There are several other instances (both correct and incorrect/outdated) of physics mentioned in Ulysses, including Bloom, who, according to Manos, misunderstands the science of X-rays. His confusion about parallax. I’m trying to figure out what causes the Dead Sea’s buoyancy. Reminiscing about Archimedes’ “Burning Glass”. See the rainbow colors in the splash. And I wonder why I can hear the ocean when I hold a seashell to my ear.Manos believes that introducing literature such as Ulysses Enrolling in a physics course may not only be a boon for non-major students, but may encourage physics and engineering students to learn more about literature.

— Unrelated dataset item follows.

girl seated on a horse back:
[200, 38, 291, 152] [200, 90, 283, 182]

In fact, Manos notes that his pre-1995 paper introduced useful introductory physics problems related to distance, velocity, and time. Ulysses begins with Stephen Dedalus and his roommate, Buck Mulligan, standing in the Martello Tower overlooking the bay in Sandy Cove. Mulligan shaves his beard and is cunning and performs “obvious miracles.” When Mulligan whistles, a passing mail ship immediately whistles back. Through a shaving mirror, Mulligan spotted a mail boat making two normal explosions about a mile away at that time in the morning.
Using a simple expression (t = d/v), “Students can easily calculate that at the speed of light, Mulligan would have seen 5.4 x 10 steam.-6 Manos writes: “At 1100 feet per second, the sound would have traveled a mile to Martello Tower in 4.8 seconds and Mulligan would have been given time to whistle skyward (“pause”) and wait. He responded to the heavens (the departure whistle of the mail boat) and accomplished his apparent miracle. “
DOI: The Physics Teacher, 2021. 10.1119/5.0028832 (About DOI).